• _WORK TO COMPLETE_
a. Reproduce the passage of the Death of Jezebel review from "Well, anyway, I" to "it?  Apparently yes.".
b. According to the Death of Jezebel review, how many mysteries did Christianna Brand publish?
c. Write the next part of the Death of Jezebel review, picking up after its final sentence.

• _EXTRACT PROVIDED_
================================
That Death of Jezebel isn’t widely available for an affordable price is simply mind boggling.  Yes, someone should get a $17 reprint out there immediately, but why aren’t there a dozen editions readily available on the second hand market to select from spanning the fifties through at least the nineties?  Christianna Brand is one of the true masters of the Golden Age, and in a sense, she’s the one that got away – publishing less than a dozen mysteries, yet with each rivaling the best by any other author.  That her library isn’t more widely accessible is beyond reason, but what’s even more bewildering is how Death of Jezebel – acknowledged by many to be one of the best impossible crime novels of all time – is next to impossible to find for less than three figures.  You’d think that some enterprising publisher would say “hmm, you know that book that everyone desperately wants to read, but costs an arm on a leg on the second hand market?  I wonder if there’s money to be made there instead of republishing Lee Thayer’s catalog?”

Well, anyway, I finally got my hands on it, and of course there’s a big expectation going into it.  So was it worth the outrageous (to me) sum that I put down on it?  Well, here’s how I look at it.  If I know that Brand has published a story that’s at least as good as her other most heralded works – let’s say Green for Danger or Suddenly at His Residence – would I part with that much money to read it?  Apparently yes.
================================
• _MATERIAL SUPPLIED_
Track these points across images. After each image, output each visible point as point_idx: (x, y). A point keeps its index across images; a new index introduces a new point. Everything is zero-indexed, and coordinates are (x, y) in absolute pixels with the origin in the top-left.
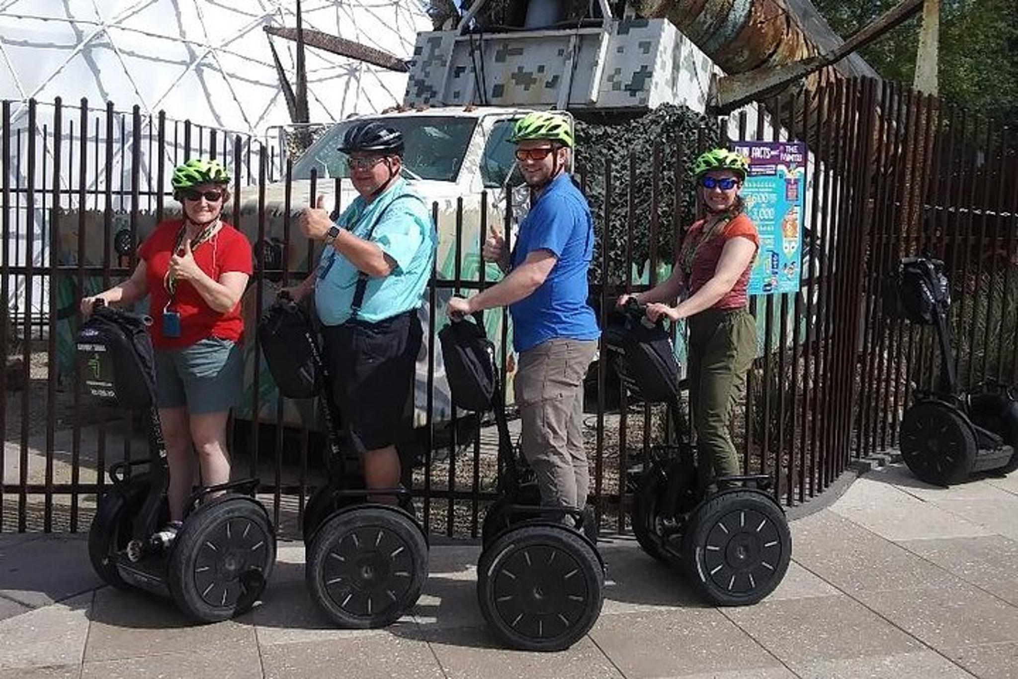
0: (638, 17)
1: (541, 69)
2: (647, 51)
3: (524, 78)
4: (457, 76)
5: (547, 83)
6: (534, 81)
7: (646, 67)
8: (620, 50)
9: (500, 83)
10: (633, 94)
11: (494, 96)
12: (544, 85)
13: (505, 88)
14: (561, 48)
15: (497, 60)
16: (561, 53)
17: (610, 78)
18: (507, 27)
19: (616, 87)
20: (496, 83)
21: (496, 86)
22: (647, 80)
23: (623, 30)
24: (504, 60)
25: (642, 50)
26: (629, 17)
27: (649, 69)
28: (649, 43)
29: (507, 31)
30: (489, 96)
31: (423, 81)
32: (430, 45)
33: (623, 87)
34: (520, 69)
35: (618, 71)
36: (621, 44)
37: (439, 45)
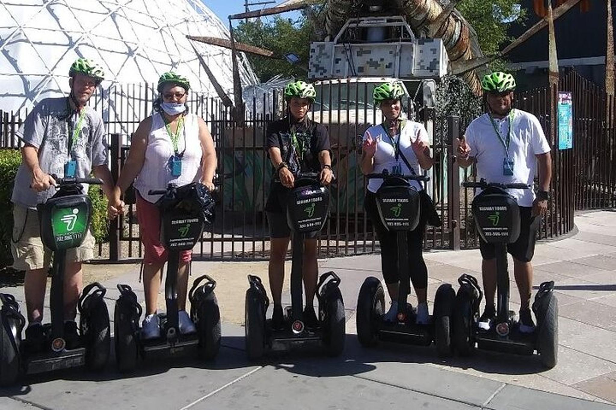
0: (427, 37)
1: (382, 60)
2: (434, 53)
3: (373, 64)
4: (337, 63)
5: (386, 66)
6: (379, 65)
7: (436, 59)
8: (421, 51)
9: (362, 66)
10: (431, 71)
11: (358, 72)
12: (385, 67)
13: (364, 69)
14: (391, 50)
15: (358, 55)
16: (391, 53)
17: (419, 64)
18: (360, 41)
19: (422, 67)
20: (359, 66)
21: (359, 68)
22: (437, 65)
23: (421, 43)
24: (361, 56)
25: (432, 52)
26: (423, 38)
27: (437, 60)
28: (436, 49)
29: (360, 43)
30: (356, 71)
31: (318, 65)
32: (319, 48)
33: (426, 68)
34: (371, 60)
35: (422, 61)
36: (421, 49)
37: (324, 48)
================================
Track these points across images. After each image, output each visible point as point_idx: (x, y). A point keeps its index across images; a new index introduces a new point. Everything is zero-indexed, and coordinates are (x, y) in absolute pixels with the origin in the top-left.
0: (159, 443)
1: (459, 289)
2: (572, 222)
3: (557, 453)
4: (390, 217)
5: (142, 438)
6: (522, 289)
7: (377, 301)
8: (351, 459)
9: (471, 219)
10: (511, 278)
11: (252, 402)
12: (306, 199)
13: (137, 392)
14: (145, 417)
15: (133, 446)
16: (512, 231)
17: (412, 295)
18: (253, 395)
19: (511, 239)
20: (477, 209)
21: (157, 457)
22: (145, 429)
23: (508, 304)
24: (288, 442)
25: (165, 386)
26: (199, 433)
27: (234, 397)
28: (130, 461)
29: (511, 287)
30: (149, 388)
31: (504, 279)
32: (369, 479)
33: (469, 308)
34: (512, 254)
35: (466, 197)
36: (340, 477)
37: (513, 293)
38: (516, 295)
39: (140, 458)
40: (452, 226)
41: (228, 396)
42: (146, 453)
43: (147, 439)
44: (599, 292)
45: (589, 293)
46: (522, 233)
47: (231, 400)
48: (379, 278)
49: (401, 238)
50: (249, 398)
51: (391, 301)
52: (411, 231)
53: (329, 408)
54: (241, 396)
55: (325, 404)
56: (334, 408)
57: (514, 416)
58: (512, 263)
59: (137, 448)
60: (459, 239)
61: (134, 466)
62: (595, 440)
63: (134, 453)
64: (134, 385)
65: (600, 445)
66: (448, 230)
================================
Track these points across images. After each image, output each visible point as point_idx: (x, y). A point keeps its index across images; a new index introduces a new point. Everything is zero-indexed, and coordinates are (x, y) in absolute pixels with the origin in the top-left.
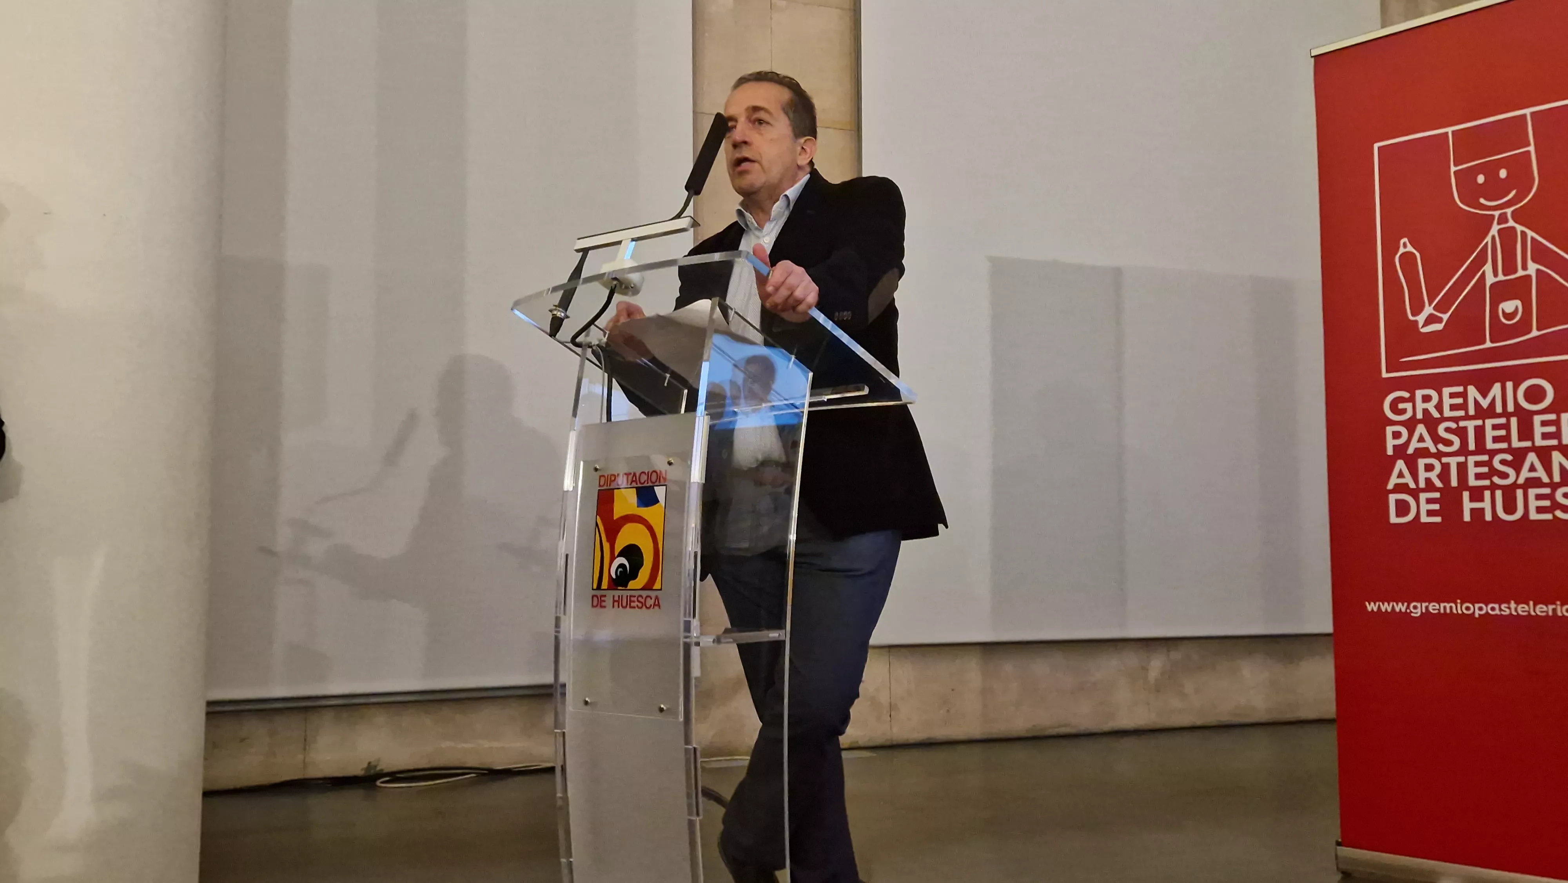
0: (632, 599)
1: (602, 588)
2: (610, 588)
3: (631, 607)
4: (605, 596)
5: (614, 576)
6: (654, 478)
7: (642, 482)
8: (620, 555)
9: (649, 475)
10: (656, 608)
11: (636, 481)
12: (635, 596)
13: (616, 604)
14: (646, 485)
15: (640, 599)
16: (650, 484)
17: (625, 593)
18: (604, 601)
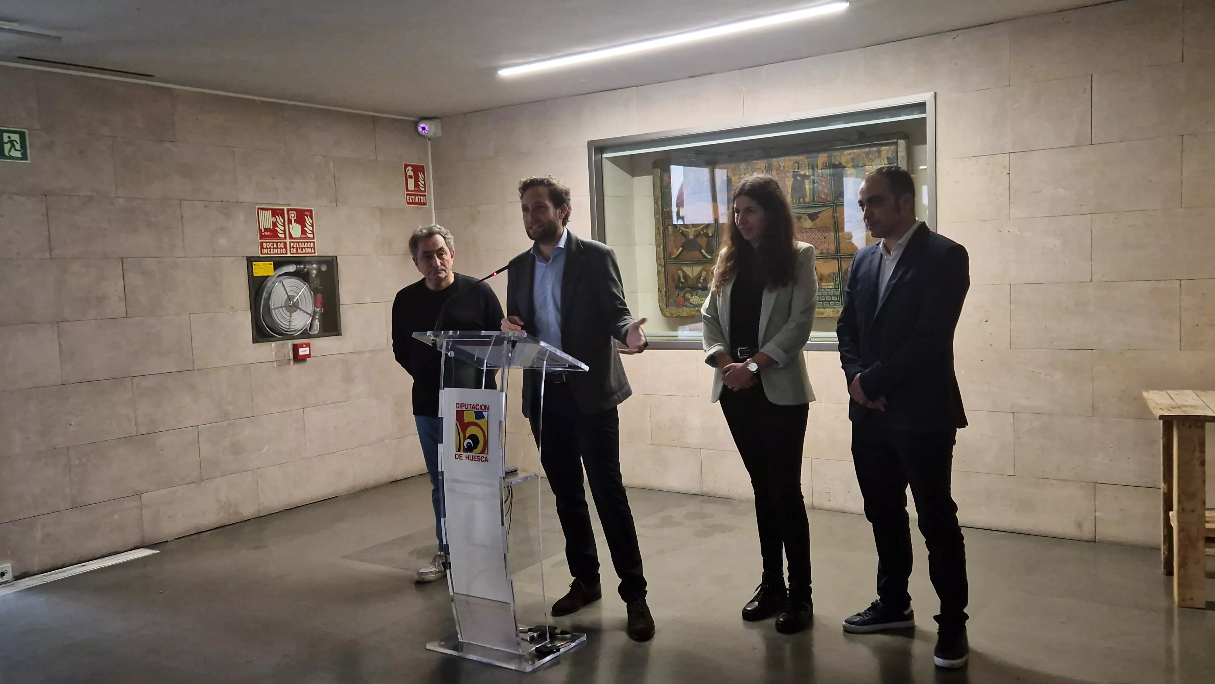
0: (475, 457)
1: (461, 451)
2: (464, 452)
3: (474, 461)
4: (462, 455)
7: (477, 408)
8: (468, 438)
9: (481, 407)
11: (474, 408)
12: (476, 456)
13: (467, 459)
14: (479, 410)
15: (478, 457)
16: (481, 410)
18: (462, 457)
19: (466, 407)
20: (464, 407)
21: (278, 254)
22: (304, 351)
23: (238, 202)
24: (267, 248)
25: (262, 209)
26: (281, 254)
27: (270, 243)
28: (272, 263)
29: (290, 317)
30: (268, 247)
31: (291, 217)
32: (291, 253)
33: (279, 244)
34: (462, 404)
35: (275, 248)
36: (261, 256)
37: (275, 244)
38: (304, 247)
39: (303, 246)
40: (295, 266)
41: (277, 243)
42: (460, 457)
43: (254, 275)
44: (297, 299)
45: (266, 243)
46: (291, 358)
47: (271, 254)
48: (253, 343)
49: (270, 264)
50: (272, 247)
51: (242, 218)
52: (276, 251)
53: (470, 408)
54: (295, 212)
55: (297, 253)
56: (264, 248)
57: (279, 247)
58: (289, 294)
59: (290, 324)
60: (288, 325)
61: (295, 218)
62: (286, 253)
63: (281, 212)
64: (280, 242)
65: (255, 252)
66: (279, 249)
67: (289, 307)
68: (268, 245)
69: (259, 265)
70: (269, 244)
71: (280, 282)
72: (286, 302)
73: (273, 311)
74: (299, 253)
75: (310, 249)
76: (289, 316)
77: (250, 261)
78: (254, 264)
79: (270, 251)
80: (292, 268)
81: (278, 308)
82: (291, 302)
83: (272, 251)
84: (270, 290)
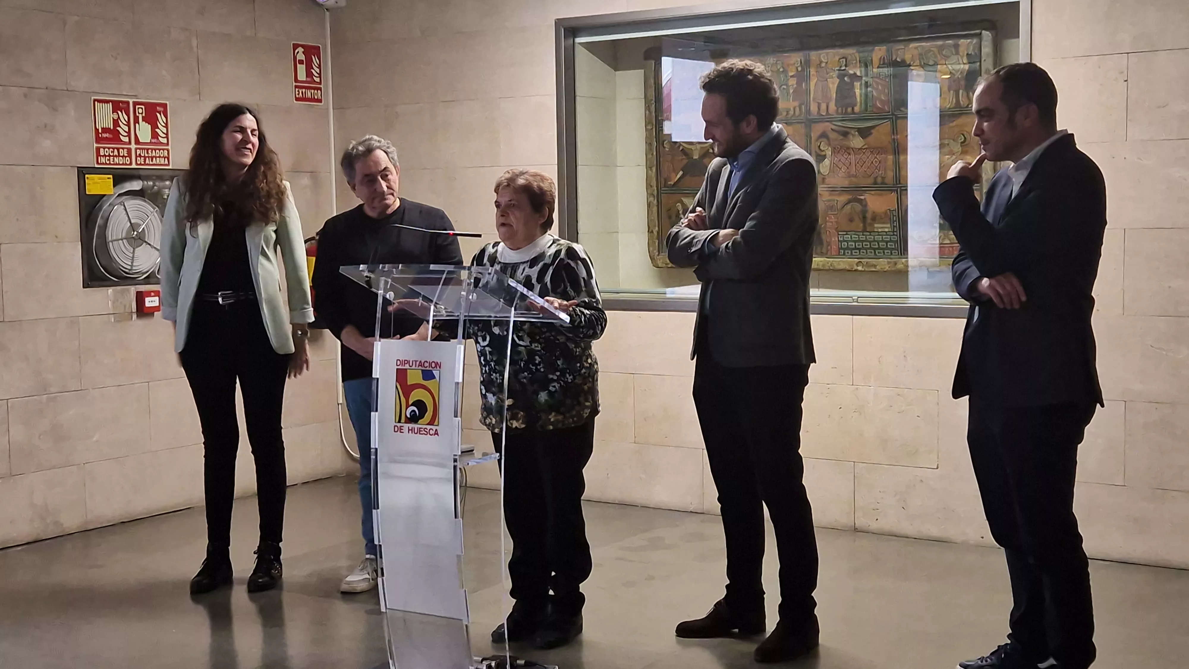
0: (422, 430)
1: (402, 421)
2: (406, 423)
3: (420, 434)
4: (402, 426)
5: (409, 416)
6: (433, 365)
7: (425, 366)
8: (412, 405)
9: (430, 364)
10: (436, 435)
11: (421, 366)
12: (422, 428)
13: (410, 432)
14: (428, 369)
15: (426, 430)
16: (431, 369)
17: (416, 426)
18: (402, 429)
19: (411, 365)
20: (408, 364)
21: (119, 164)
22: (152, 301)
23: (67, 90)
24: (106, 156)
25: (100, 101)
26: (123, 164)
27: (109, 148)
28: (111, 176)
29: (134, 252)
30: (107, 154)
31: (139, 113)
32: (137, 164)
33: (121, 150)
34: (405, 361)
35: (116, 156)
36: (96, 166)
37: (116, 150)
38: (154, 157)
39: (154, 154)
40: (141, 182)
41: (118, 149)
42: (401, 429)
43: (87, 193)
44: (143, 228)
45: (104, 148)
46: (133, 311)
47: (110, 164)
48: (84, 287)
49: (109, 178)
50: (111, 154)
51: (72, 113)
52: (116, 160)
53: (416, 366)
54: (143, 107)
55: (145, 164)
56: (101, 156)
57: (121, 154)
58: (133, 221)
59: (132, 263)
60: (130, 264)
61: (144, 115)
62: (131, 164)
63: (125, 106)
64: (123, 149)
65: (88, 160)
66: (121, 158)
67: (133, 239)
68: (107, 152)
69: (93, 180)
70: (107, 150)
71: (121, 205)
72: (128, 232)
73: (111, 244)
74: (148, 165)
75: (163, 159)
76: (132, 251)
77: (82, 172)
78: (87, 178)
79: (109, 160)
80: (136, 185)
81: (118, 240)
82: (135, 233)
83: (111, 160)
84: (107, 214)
================================
• _ANSWERS TO THIS EXERCISE_
a.
Well, anyway, I finally got my hands on it, and of course there’s a big expectation going into it.  So was it worth the outrageous (to me) sum that I put down on it?  Well, here’s how I look at it.  If I know that Brand has published a story that’s at least as good as her other most heralded works – let’s say Green for Danger or Suddenly at His Residence – would I part with that much money to read it?  Apparently yes.

b. Less than a dozen.

c.
Death of Jezebel focuses on the seemingly impossible defenestration of a woman from a pageant tower in front of thousands of spectators.  The hands that pushed her couldn’t exist, as entrance to the tower requires bypassing said thousand spectators, or gaining access to a backstage room whose one entrance was under constant surveillance.

The fun part about a Christianna Brand impossibility is that you’ll inevitably find kinks in the armor, but Brand is always one step ahead of you, as if she somehow subtly put the theory in your head for the sole pleasure of crushing it.  Yeah, tons of authors play the red herring games, but Brand is near clairvoyant.  I latched onto a good half dozen theories, all of which seemed like brilliant misdirections that I had seen through, only for Brand to dissolve them with barely a mention.  Indeed, the very solution to the puzzle that I latched onto midway through the novel seemed like such a certainty, and while Brand did get around to addressing it, it was discarded within a page.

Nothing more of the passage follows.